You might thrive in this role if you
- Have built or operated distributed systems, infrastructure platforms, high-performance computing environments, large-scale networking systems, Kubernetes clusters, developer tools, or production systems with demanding reliability requirements.
- Enjoy working across layers of the stack and are comfortable moving between software, hardware, networking, systems performance, reliability, and user needs.
- Care about making complex infrastructure understandable, observable, and usable for the people depending on it.
- Can diagnose hard problems under real operational pressure while investing in long-term engineering quality.
- Like building leverage for others through APIs, automation, debugging tools, CaaS and agent infrastructure primitives, workflow improvements, or platform abstractions.
- Are motivated by scale, efficiency, reliability, and disciplined measurement through benchmarks, profiles, and production evidence.
- Communicate clearly, take ownership, and work well with teams whose constraints and goals differ from your own.
Qualifications
- Strong software engineering skills and experience building, operating, or improving production infrastructure systems.
- Experience in one or more relevant areas such as distributed systems, operating systems, networking protocols, RDMA, NCCL or collective communication, storage, Kubernetes, scheduling, observability, reliability engineering, high-performance computing, GPU infrastructure, CaaS, agent infrastructure, hardware-aware performance optimization, benchmarking, developer experience, or infrastructure tooling.
- Ability to debug complex system behavior across software, hardware, networking, and workload layers, and turn findings into robust improvements.
- Comfort with ambiguity, strong ownership, and a bias toward practical, durable solutions.
- Interest in working on infrastructure that directly enables frontier AI research and product impact.
About OpenAI
OpenAI is an AI research and deployment company dedicated to ensuring that general-purpose artificial intelligence benefits all of humanity. The company emphasizes safety, diverse perspectives, and inclusion.
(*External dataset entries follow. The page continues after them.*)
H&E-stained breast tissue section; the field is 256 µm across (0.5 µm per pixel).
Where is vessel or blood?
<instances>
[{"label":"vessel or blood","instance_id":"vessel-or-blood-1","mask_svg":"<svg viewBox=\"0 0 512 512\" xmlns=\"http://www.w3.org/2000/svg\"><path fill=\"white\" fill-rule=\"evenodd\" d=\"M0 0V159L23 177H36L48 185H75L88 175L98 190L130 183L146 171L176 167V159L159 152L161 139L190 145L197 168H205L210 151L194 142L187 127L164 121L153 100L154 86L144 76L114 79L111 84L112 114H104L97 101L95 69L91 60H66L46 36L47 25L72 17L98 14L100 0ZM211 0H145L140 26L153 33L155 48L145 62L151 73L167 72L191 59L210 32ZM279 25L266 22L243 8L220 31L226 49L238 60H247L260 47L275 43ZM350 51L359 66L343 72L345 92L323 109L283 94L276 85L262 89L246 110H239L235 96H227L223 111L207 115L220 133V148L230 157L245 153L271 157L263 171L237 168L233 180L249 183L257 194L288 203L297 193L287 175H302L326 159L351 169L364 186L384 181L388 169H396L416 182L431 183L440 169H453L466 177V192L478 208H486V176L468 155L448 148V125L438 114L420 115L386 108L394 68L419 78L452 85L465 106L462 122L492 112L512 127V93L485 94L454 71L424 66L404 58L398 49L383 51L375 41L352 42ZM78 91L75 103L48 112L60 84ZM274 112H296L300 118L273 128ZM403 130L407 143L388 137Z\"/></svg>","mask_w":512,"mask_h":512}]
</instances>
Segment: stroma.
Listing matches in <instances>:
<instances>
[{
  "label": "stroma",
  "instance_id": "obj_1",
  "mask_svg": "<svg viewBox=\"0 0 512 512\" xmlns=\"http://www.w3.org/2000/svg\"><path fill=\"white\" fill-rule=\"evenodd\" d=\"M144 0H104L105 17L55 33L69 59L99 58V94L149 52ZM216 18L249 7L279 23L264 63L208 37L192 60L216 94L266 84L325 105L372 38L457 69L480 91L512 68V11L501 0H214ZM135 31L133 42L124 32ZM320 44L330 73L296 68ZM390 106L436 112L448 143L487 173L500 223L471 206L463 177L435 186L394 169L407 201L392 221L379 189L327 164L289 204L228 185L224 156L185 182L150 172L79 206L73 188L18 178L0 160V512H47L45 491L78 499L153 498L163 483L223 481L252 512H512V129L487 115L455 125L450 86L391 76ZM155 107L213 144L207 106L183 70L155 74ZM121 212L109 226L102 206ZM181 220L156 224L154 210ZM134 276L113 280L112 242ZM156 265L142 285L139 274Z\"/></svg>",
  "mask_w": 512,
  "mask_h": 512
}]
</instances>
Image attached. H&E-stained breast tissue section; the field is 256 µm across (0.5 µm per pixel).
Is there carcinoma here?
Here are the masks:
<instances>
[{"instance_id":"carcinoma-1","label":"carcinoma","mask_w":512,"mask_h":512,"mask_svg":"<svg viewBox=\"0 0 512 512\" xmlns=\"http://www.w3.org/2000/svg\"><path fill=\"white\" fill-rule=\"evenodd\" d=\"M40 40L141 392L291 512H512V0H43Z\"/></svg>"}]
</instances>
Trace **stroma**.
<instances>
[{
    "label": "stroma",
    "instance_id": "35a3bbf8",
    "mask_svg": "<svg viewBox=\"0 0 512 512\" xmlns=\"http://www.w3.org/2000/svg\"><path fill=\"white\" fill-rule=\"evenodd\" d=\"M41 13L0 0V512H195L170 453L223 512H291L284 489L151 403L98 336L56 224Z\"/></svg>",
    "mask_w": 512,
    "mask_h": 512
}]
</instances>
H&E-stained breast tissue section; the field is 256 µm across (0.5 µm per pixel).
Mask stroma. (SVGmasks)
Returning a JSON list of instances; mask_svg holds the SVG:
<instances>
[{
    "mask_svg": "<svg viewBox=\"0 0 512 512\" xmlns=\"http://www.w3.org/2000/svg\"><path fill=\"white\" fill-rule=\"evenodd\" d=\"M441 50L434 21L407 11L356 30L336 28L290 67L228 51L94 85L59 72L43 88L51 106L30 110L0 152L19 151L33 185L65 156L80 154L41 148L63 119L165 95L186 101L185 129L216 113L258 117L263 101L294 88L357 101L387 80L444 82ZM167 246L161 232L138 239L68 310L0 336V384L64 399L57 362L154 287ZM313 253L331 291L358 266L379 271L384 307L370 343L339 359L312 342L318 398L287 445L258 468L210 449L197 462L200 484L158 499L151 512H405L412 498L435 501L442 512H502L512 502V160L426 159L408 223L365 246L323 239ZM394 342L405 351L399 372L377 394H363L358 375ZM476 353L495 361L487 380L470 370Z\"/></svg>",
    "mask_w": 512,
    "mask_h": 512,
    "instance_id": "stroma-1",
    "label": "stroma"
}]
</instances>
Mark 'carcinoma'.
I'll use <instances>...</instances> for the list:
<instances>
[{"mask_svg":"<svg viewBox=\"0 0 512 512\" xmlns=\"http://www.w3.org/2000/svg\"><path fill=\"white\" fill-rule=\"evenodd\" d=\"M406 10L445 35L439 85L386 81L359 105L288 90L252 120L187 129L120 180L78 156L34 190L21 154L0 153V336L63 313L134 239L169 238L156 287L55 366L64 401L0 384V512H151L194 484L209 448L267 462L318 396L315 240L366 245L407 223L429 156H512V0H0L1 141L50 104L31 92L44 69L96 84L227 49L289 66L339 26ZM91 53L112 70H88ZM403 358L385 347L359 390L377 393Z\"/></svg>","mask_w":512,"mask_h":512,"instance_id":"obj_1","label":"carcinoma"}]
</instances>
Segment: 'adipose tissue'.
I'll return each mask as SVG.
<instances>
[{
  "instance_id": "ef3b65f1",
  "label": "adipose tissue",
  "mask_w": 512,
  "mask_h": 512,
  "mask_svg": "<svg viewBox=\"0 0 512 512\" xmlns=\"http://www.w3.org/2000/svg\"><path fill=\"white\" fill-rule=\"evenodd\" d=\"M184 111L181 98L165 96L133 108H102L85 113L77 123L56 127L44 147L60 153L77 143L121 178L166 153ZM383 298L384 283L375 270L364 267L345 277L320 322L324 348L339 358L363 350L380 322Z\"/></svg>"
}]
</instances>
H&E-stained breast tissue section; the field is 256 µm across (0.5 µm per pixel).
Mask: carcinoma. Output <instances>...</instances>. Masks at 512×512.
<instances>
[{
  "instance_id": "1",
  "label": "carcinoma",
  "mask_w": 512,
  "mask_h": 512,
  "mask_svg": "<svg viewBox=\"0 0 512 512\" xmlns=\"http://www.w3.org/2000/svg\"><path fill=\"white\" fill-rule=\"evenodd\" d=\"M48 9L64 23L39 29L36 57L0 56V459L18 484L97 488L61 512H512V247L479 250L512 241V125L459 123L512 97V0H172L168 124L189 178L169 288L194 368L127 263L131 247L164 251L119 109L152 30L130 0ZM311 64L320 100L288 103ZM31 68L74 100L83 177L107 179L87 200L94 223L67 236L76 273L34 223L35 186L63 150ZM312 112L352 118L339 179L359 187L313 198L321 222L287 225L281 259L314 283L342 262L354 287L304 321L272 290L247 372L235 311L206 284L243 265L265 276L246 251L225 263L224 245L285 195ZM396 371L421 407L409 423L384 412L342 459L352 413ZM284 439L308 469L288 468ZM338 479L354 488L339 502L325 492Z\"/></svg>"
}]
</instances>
OpenAI is an equal opportunity employer and provides information on applicant privacy, background checks, and accommodation processes.
Benefits
The base pay offered may vary depending on location, knowledge, skills, and experience. In addition to the listed salary range, total compensation includes equity, performance-related bonuses for eligible employees, and benefits including:
- Medical, dental, and vision insurance with employer contributions to Health Savings Accounts.
- Pre-tax accounts for Health FSA, Dependent Care FSA, and commuter expenses.
- 401(k) retirement plan with employer match.
- Paid parental leave and paid medical and caregiver leave.
- Paid time off: flexible PTO for exempt employees and up to 15 days annually for non-exempt employees.
- 13+ paid company holidays and additional paid office closures.
- Mental health and wellness support.
- Employer-paid basic life and disability coverage.
- Annual learning and development stipend.
- Daily meals in offices and meal delivery credits as eligible.
- Relocation support for eligible employees.
- Additional taxable fringe benefits such as charitable donation matching and wellness stipends.